### Task to complete
Copy the stretch from the start of the material through the line containing "some time to", swapping "summer" for "winter" and leaving everything else unchanged.

--------------------------------------------------

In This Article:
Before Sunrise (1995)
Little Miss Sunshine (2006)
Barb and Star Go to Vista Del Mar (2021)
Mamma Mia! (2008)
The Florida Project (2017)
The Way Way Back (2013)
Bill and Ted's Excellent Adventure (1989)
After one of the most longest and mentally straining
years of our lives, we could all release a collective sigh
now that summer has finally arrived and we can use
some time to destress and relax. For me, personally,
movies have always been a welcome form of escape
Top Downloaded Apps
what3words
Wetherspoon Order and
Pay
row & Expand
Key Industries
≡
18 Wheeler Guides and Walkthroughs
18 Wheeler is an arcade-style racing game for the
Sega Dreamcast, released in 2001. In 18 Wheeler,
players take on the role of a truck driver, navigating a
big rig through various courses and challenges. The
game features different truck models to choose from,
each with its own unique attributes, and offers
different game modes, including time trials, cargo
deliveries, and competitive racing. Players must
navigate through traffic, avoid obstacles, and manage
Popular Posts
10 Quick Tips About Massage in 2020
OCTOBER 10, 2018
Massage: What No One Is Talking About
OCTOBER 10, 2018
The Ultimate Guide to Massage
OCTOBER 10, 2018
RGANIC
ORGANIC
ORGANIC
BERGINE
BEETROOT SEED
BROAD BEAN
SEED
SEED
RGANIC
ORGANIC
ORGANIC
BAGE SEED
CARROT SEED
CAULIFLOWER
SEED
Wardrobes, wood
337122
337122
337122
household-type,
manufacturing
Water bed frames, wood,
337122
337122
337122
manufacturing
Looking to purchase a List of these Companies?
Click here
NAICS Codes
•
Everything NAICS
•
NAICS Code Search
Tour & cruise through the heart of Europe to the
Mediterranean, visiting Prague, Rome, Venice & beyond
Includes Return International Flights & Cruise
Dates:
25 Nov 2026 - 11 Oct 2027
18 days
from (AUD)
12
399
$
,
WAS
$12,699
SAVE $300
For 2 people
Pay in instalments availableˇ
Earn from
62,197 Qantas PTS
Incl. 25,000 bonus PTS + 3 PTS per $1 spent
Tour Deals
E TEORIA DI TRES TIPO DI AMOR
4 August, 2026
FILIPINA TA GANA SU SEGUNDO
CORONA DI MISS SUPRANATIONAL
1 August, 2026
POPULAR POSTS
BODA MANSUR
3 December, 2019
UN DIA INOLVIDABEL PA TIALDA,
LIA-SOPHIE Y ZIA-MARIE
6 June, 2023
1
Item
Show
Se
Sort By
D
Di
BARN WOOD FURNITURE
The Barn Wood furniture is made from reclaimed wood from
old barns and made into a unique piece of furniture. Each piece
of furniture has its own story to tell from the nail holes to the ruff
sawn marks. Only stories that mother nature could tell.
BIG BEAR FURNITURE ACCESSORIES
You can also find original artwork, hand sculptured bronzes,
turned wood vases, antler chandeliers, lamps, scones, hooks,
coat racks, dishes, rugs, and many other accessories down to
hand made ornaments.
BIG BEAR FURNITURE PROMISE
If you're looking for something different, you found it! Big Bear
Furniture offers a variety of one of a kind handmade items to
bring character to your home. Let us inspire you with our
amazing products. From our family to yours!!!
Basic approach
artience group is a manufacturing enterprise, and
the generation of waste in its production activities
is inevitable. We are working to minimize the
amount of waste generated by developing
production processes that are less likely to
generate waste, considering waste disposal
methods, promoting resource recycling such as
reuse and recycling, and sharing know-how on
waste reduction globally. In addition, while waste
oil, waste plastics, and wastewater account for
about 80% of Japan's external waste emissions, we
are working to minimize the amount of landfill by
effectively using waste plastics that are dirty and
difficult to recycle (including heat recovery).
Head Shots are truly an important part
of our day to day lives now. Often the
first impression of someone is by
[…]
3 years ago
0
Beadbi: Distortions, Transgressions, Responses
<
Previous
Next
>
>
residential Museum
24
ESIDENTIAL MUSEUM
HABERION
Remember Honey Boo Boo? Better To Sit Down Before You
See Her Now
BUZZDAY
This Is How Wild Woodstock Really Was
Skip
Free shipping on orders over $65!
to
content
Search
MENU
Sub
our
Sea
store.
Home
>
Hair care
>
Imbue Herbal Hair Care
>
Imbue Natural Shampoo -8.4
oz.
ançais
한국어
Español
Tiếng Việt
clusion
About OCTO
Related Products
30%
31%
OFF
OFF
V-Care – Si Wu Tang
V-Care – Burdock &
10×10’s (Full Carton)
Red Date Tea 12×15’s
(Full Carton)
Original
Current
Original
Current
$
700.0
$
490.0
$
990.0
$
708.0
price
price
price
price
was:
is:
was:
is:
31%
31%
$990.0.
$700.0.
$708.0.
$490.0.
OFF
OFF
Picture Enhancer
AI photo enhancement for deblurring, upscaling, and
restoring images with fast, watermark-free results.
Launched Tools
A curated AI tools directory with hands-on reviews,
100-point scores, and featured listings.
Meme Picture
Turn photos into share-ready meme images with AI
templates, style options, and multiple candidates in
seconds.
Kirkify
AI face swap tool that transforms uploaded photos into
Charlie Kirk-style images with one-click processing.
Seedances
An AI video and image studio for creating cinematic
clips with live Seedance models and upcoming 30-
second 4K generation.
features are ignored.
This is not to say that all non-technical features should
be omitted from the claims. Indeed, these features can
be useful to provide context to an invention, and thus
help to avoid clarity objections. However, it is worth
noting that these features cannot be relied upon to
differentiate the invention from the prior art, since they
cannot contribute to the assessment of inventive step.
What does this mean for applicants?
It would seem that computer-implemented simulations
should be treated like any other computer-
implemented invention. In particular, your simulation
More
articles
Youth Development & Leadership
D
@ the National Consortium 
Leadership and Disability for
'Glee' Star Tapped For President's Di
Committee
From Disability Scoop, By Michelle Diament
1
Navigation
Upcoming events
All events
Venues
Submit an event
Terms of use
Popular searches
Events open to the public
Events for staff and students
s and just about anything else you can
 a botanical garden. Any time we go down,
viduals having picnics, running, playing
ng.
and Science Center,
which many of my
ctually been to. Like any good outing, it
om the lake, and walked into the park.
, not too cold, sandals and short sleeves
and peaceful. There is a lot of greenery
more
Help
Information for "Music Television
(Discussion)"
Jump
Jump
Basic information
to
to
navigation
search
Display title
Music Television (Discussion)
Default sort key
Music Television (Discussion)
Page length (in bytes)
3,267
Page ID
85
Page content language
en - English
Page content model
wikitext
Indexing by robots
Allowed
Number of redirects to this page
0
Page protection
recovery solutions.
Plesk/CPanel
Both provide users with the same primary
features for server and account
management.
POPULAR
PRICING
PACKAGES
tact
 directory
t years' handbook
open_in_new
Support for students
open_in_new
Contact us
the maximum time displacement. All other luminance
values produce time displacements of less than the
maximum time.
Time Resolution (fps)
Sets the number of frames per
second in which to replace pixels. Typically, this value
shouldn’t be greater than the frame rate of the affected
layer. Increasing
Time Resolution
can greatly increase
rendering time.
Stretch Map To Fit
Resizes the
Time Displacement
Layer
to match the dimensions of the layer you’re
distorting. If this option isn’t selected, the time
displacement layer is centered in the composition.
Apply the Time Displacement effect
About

--------------------------------------------------

### Answer
In This Article:
Before Sunrise (1995)
Little Miss Sunshine (2006)
Barb and Star Go to Vista Del Mar (2021)
Mamma Mia! (2008)
The Florida Project (2017)
The Way Way Back (2013)
Bill and Ted's Excellent Adventure (1989)
After one of the most longest and mentally straining
years of our lives, we could all release a collective sigh
now that winter has finally arrived and we can use
some time to destress and relax. For me, personally,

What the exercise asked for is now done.